En temps de guerre ou de famine, il n'est pas rare que les femmes n'aient plus leurs règles. Idem en cas de troubles alimentaires ou de sport intensif, des exemples qui illustrent le lien entre la nutrition, l'effort physique ou le statut énergétique global, et la fonction reproductive. Et il se pourrait bien que quelque chose de similaire se joue pendant l'allaitement.
Comme le rappelle Nicolas Todd, épidémiologiste au Centre national de la recherche scientifique (CNRS) et à l'Institut Max Planck de démographie, après un accouchement, une femme qui allaite aura à nouveau ses règles plus tard qu'une femme qui n'allaite pas.

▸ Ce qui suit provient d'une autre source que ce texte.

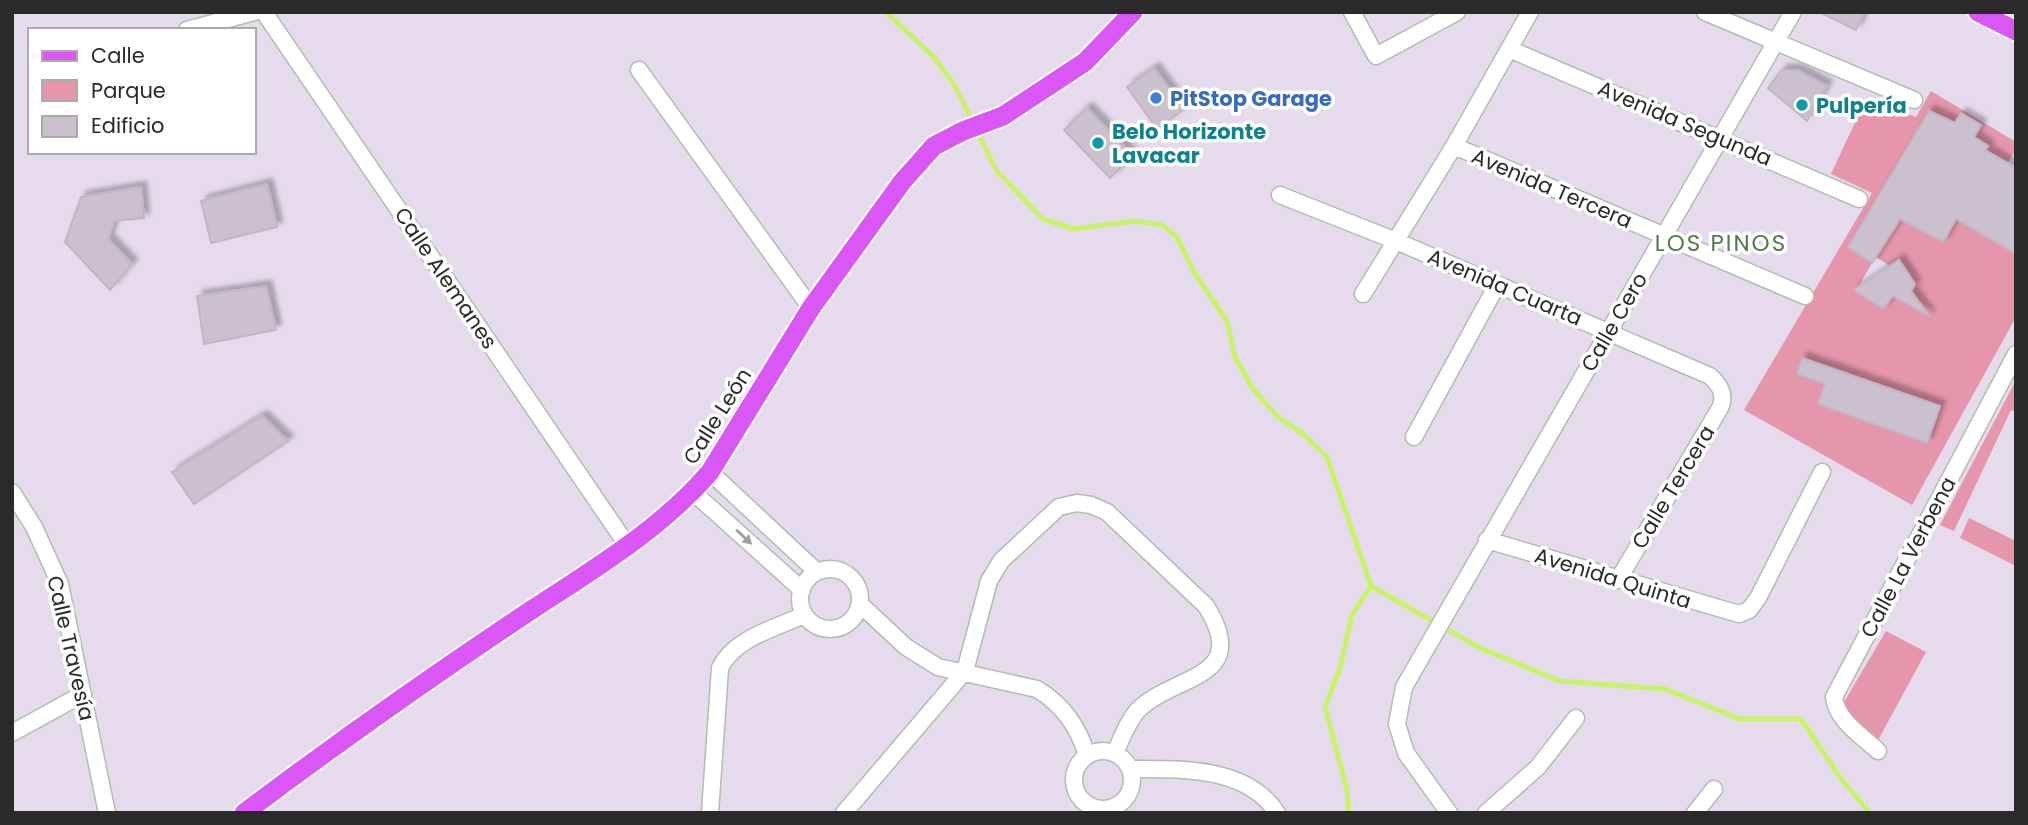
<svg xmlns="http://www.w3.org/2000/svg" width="2028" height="825" font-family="Poppins,sans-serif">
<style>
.green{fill:#e595ac;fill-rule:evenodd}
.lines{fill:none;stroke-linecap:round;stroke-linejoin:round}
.stream{stroke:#c7f369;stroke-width:5}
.building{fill:#cac0ce;stroke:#c2b5c8;stroke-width:2;filter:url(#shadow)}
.minor-casing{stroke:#b1beaf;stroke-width:19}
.major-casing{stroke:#fff;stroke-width:23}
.minor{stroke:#fff;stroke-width:16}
.major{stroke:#da57f6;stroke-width:19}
.oneway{fill:#9f9f9f}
.shop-dot{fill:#3f7fe0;stroke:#fff;stroke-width:2.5}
.culture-dot{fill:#0f9aa8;stroke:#fff;stroke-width:2.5}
.labels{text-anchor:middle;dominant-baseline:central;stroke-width:7;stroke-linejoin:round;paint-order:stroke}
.shop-label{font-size:21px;font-weight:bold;fill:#366cbe;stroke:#fff;text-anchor:start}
.culture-label{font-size:21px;font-weight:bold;fill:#0d838f;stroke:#fff;text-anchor:start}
.street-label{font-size:21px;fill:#2a2a2a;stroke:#fff}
.neighbourhood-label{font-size:23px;letter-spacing:2px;fill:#4f7c48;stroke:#fff}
</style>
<defs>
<filter id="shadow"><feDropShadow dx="5.5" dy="-5.5" stdDeviation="2" flood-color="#0004"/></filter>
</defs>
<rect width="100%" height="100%" fill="#e6dbed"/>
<!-- green -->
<path class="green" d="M1931,91L2016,142V149L1970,227L2016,247V317L1912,505L1744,410L1872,193L1831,174L1866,99L1916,117ZM1961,113L1981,125L1974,137L1987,146L1985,150L1991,163L1943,241L1900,219L1876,257L1890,266L1899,261L1911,291L1919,302L1915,308L1893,296L1883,309L1856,291L1872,263L1849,247ZM1802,359L1940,406L1927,442L1874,424L1881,403L1797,374Z
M2016,380V412L2011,410L1954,531L1940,525Z
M1969,518L2016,541V566L1960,538Z
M1886,631L1926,652L1877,742L1851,718L1844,702Z"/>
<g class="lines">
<!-- stream -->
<path class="stream" d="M886,12L934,57L955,86L973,122
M977,131L996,170L1043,219L1074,229L1134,221L1162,225L1177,237L1194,272L1227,321L1235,357L1253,389L1278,417L1303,434L1327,457L1371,586L1352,615L1339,671L1325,707L1347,790L1349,813
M1371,586L1482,649L1560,681L1665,689L1740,719H1801L1841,779L1870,813"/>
</g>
<!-- building -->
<path class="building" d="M1819,12H1864L1856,30Z
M1154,68L1184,109L1157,129L1127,87Z
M1782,70H1797L1827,86L1807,121L1768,88Z
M1087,108L1133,156L1110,178L1064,130Z
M1929,111L1955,123L1961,113L1981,125L1974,137L1988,146L1985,150L2016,168V254L1956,219L1943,242L1900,219L1872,263L1848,247Z
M267,184L277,227L211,243L201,201Z
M141,187L144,218L114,221L108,239L132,264L110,290L65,242L81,197Z
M1899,260L1915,284L1911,291L1930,317L1893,296L1883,309L1854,290Z
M266,286L276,330L204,344L197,296Z
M1802,358L1940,406L1927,443L1818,404L1825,384L1797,374Z
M262,416L288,441L194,504L172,472Z"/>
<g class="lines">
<defs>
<path id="minor" d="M264,12L627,545
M1352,12L1376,56L1457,12
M1705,12L1914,100
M187,30L254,12
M1509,49L1859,199
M639,70L811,308
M1454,146L1805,296
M1280,195L1396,241L1710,376C1720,385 1726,395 1720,408L1618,580
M1363,294L1454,146L1530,12
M1414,437L1497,285
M710,472L817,572
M12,492L34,527L60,584L107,813
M693,492L802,590
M1487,540L1739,614L1749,610L1758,598L1822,472
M800 599a30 30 0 1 1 60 0a30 30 0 1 1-60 0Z
M860,604L906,647L938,667L1037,689C1062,704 1079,728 1087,756
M12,733L83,694
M1878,751C1862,736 1836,720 1834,697L2016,354
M1074 780a29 29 0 1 1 58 0a29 29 0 1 1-58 0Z
M1130,769C1179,769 1247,766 1277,813
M710,813L720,668C734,638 776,628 804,615
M844,813L965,671L989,581L1001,561L1059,507L1077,503L1091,505L1107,512L1206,606C1252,680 1176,673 1138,710C1127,722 1122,738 1115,753
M1449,813L1406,753L1397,724L1404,687L1793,12
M1486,813L1538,767L1576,718
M1695,813L1714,789"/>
<path id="major" d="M1978,12L2016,31
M244,813C332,747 421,684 512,623C580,577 656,535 710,472L811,308L902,182L934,146L963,131L1003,116L1085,62L1133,12"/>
</defs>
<!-- minor casing -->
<use href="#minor" class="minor-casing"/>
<!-- major casing -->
<use href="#major" class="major-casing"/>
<!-- minor -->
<use href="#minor" class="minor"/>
<!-- major -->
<use href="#major" class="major"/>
</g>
<!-- one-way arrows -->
<defs><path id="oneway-solid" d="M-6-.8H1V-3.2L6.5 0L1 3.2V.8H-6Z" transform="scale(1.75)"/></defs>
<use class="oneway" href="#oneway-solid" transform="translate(744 537) rotate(43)"/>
<!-- markers -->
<circle class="shop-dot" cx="1156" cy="98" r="7"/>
<g class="culture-dot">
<circle cx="1802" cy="105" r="7"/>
<circle cx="1098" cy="143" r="7"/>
</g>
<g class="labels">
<!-- shop labels -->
<g class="shop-label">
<text x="1170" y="98">PitStop Garage</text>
</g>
<!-- culture labels -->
<g class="culture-label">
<text x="1816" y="105">Pulpería</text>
<text x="1112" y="131">Belo Horizonte<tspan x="1112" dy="24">Lavacar</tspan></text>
</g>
<!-- street labels -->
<g class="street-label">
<text transform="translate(1685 123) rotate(23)">Avenida Segunda</text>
<text transform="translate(1552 188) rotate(23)">Avenida Tercera</text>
<text transform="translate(446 278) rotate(56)">Calle Alemanes</text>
<text transform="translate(1505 287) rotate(23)">Avenida Cuarta</text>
<text transform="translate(1614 322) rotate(-60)">Calle Cero</text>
<text transform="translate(717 416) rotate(-58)">Calle León</text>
<text transform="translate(1673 487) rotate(-59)">Calle Tercera</text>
<text transform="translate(1908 557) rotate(-62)">Calle La Verbena</text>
<text transform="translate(1613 578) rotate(17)">Avenida Quinta</text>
<text transform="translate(71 648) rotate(77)">Calle Travesía</text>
</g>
<!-- neighbourhood labels -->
<g class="neighbourhood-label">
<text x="1721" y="243">LOS PINOS</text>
</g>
</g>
<!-- border -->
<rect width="2028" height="825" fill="none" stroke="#2a2a2a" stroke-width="28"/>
<!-- legend -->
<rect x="28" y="28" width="228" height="126" fill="#ffffff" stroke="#aaaaaa" stroke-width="2"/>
<rect x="42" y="51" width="35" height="10" fill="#da57f6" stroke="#aaaaaa" stroke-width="2"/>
<text x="91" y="63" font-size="21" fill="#2a2a2a">Calle</text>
<rect x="42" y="80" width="35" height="21" fill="#e595ac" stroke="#aaaaaa" stroke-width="2"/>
<text x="91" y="98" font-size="21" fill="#2a2a2a">Parque</text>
<rect x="42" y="116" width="35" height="21" fill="#cac0ce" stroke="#aaaaaa" stroke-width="2"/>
<text x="91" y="133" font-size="21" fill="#2a2a2a">Edificio</text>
</svg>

Allaiter, acte très énergivore
"Une explication très probable pour ce lien est le fait qu'allaiter, du point de vue métabolique, 'coûte' très cher. Cela représente environ 500 kcal par jour pour l'allaitement exclusif. De l'autre côté, fabriquer un enfant coûte également très cher du point de vue énergétique. On ne peut donc pas faire les deux en même temps."

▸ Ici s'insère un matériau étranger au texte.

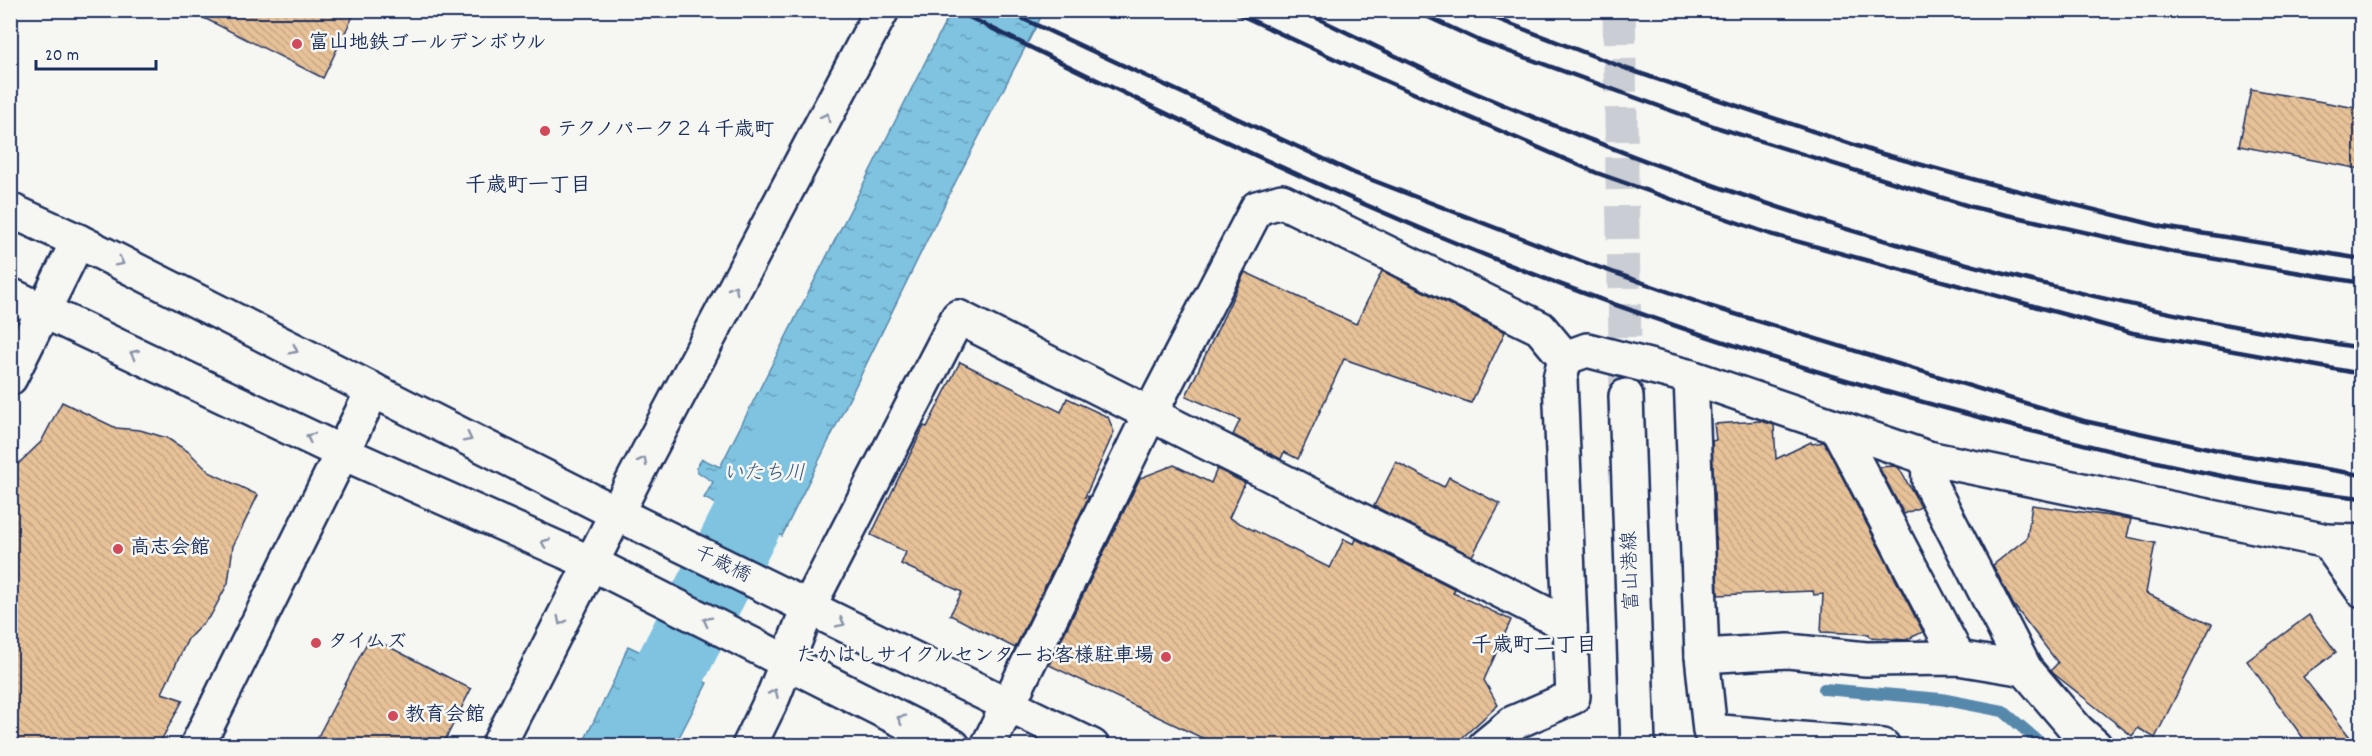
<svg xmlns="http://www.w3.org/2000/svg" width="2372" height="756" font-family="Dekko,'Klee One',sans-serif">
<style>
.water{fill:url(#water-ripples);stroke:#5788ac;stroke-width:1.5}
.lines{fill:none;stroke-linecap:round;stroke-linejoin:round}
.stream{stroke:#5788ac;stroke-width:12}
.river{stroke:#7fc3e0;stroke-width:72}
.building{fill:url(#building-back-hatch);stroke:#1b2f5e;stroke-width:1.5}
.primary-tunnel{stroke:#caced4;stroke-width:33;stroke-dasharray:33 16;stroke-linecap:butt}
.street-casing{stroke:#1b2f5e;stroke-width:38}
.secondary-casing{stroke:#1b2f5e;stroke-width:38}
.primary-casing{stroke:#1b2f5e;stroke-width:38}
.street{stroke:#f6f6f2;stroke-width:33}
.secondary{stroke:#f6f6f2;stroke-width:33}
.primary{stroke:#f6f6f2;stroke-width:33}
.rail{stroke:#1b2f5e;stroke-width:4.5}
.oneway{stroke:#8892a8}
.poi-dot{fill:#d1495b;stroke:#f6f6f2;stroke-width:2}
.labels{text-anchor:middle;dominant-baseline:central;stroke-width:5;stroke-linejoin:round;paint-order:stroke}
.poi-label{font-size:20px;font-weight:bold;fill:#1b2f5e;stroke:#f6f6f2;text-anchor:start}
.street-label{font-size:20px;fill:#1b2f5e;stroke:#f6f6f2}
.neighbourhood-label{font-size:21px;font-weight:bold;fill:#1b2f5e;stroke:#f6f6f2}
.water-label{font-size:21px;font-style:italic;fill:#34547e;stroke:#f6f6f2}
</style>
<defs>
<pattern id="water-ripples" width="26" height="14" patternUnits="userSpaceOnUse" patternTransform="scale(1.5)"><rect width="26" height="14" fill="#7fc3e0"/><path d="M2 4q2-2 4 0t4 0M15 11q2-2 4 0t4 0" fill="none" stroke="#679fb9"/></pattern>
<pattern id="building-back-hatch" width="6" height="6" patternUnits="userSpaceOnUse" patternTransform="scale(1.5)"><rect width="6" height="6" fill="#e7c197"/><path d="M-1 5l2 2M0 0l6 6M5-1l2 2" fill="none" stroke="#c6a685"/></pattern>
</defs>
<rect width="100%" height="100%" fill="#f6f6f2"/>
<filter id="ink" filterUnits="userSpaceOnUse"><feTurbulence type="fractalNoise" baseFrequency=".0167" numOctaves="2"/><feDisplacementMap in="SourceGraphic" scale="12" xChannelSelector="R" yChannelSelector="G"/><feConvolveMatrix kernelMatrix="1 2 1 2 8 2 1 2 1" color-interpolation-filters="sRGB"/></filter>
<g filter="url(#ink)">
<g class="water">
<path d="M 951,11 L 1044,11 L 956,181 L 782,536 L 704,498 L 713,482 L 698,472 L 696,468 L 702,459 L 720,467 Z"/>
<path d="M 628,646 L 707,683 L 675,745 L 582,745 L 617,674 Z"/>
</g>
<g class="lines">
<path class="stream" d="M 1824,689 L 1941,699 L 2003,711 L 2044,746"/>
<path class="river" d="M 631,746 L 792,432"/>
</g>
<g class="building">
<path d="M 188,10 L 356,10 L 323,78 Z"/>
<path d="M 2251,89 L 2361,109 L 2361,169 L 2239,146 Z"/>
<path d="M 1382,271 L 1505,332 L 1471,403 L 1344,359 L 1298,459 L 1284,452 L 1281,459 L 1233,435 L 1240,420 L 1186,396 L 1245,272 L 1356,324 Z"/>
<path d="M 960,362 L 1061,412 L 1067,398 L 1108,417 L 1114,432 L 1085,497 L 1089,496 L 1015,648 L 950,615 L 962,592 L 901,564 L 906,552 L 871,535 L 924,426 L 927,427 Z"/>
<path d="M 62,402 L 116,428 L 140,430 L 167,438 L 189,452 L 209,472 L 258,495 L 233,546 L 228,583 L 211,615 L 188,639 L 162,693 L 183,700 L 158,746 L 10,746 L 10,476 L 18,464 L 41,442 Z"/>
<path d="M 1761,421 L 1774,425 L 1776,459 L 1811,442 L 1812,444 L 1824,442 L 1923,632 L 1906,640 L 1870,637 L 1869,634 L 1821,632 L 1823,594 L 1814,595 L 1813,591 L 1718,595 L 1712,441 L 1716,440 L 1714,424 Z"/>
<path d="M 1396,462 L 1444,487 L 1449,477 L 1500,504 L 1472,556 L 1374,506 Z"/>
<path d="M 1174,465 L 1211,483 L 1217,469 L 1245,483 L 1229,518 L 1330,568 L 1344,539 L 1354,544 L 1356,539 L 1455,589 L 1453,593 L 1511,620 L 1484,680 L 1498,705 L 1453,746 L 1219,746 L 1049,665 L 1140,478 Z"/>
<path d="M 1894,466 L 1899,468 L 1921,507 L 1904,514 L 1879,467 Z"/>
<path d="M 2032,505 L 2131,519 L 2127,537 L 2155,543 L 2146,593 L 2212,624 L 2155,738 L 2138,728 L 2132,736 L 2053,673 L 2051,670 L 2058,663 L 2013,604 L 1993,565 L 2027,538 Z"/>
<path d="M 2309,615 L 2336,652 L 2303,677 L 2357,746 L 2309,746 L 2247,661 Z"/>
<path d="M 370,637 L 471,689 L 442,746 L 313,746 Z"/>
</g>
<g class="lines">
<path class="primary-tunnel" d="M 1619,10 L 1626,396"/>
<g class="street-casing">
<g id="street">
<path d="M 1565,358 L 1587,350 L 1691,377 L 1928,458 L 2327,541 L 2362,542"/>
<path d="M 1691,377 L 1702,656 L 1710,731 L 1883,746"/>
<path d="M 10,378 L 78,241"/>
<path d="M 1837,427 L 1958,658"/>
<path d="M 1928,458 L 1929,482 L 2025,669 L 2077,730 L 2095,746"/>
<path d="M 2327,541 L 2362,590"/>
<path d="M 1702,656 L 1788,651 L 1866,659 L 1958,658 L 2025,669"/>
<path d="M 197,746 L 373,390"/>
<path d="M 498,746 L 634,479 L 882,10"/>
<path d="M 749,746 L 773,697 L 808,608 L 958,317 L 1570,626"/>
<path d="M 988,746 L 1150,414 L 1257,208 L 1282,201 L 1540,328 L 1565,358"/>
<path d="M 1485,746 L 1513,723 L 1573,697 L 1560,379 L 1565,358"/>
</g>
</g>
<g class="secondary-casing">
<g id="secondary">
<path d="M 10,210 L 78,241 L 616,513 L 1092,746"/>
<path d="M 10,295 L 343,453 L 591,563 L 953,746"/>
</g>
</g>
<g class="primary-casing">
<path id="primary" d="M 1626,396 L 1638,746"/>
</g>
<use href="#street" class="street"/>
<use href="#secondary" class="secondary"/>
<use href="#primary" class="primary"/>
<g class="rail">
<path d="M 955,10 C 1116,90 1279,170 1446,239 C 1625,314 1813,374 2001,423 C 2120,454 2239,485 2362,498"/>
<path d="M 1004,10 L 1354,173 L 1581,261 L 1709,306 L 2084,421 L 2236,454 L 2362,475"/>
<path d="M 1230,10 L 1335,59 L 1597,173 L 1770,234 L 2133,333 L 2362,374"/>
<path d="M 1300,10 C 1357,37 1414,66 1473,92 C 1754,212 2059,302 2362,348"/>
<path d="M 1413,10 L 1480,41 L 1719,128 L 1972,207 L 2173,252 L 2362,283"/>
<path d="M 1474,10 L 1630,70 L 1872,151 L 1987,183 L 2163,227 L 2362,259"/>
</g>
</g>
<defs><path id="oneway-chevron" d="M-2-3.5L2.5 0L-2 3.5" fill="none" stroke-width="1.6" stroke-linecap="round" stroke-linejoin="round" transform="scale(1.5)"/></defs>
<g class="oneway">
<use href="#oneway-chevron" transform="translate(826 117) rotate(-62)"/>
<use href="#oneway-chevron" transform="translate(120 262) rotate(27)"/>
<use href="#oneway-chevron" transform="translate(734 289) rotate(-62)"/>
<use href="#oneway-chevron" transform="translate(294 350) rotate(27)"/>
<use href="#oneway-chevron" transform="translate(134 354) rotate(-155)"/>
<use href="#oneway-chevron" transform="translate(310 437) rotate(-155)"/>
<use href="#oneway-chevron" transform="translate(468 438) rotate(27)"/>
<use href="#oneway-chevron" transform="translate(643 461) rotate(-62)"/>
<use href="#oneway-chevron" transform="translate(545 543) rotate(-156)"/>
<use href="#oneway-chevron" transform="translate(561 621) rotate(117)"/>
<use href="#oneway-chevron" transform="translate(707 621) rotate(-153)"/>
<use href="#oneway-chevron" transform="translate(841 623) rotate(26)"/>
<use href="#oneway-chevron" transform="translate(774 693) rotate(-66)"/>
<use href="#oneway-chevron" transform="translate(901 719) rotate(-153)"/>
</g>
</g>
<g class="poi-dot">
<circle cx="297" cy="44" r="6"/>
<circle cx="545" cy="131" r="6"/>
<circle cx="118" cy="549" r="6"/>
<circle cx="316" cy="643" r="6"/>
<circle cx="1166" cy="657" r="6"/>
<circle cx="393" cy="716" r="6"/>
</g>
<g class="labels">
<g class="poi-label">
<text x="309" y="44">富山地鉄ゴールデンボウル</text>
<text x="557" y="131">テクノパーク２４千歳町</text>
<text x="130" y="549">高志会館</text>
<text x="328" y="643">タイムズ</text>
<text x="1154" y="657" text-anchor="end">たかはしサイクルセンターお客様駐車場</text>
<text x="405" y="716">教育会館</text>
</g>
<g class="street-label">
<text transform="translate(722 565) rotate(26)">千歳橋</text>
<text transform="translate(1632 571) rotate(-92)">富山港線</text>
</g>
<g class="neighbourhood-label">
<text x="528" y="187">千歳町一丁目</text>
<text x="1534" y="647">千歳町二丁目</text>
</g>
<g class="water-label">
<text x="764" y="475">いたち川</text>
</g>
</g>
<rect width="2372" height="756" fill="none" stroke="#f6f6f2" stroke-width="36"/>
<rect x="18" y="18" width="2336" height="720" fill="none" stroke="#1b2f5e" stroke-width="2" filter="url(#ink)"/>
<path d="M36 60v9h120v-9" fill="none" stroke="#1b2f5e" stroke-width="3"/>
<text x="45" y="60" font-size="18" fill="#1b2f5e" stroke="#f6f6f2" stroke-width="4.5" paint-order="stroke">20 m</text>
</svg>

Une hypothèse soutenue par des observations de terrain, que Nicolas Tod et son collègue, qui publient leur travaux dans les Annales de l'académie américaine des sciences, ont voulu tester au niveau démographique.
L'exemple du Bangladesh
En analysant 2,7 millions de naissances dans des pays en développement ces 45 dernières années, ils ont constaté que le temps d'aménorrhée - la période où la femme n'a pas ses règles - sont de plus en plus courts.
"Le Bangladesh est un cas exemplaire: dans les années 1970, une femme restait en aménorrhée en moyenne 15 mois après chaque naissance, et aujourd'hui, on est plutôt aux alentours de 7,5 mois", illustre Nicolas Todd.
Le temps d'aménorrhée a été divisé par deux, sans que la durée de l'allaitement ne baisse.
Une analyse plus fine suggère en outre que l'accès à l'alimentation, mais aussi à l'eau courante ou à l'électricité - toutes ces choses qui réduisent l'effort physique - est associé à la réduction de l'effet contraceptif.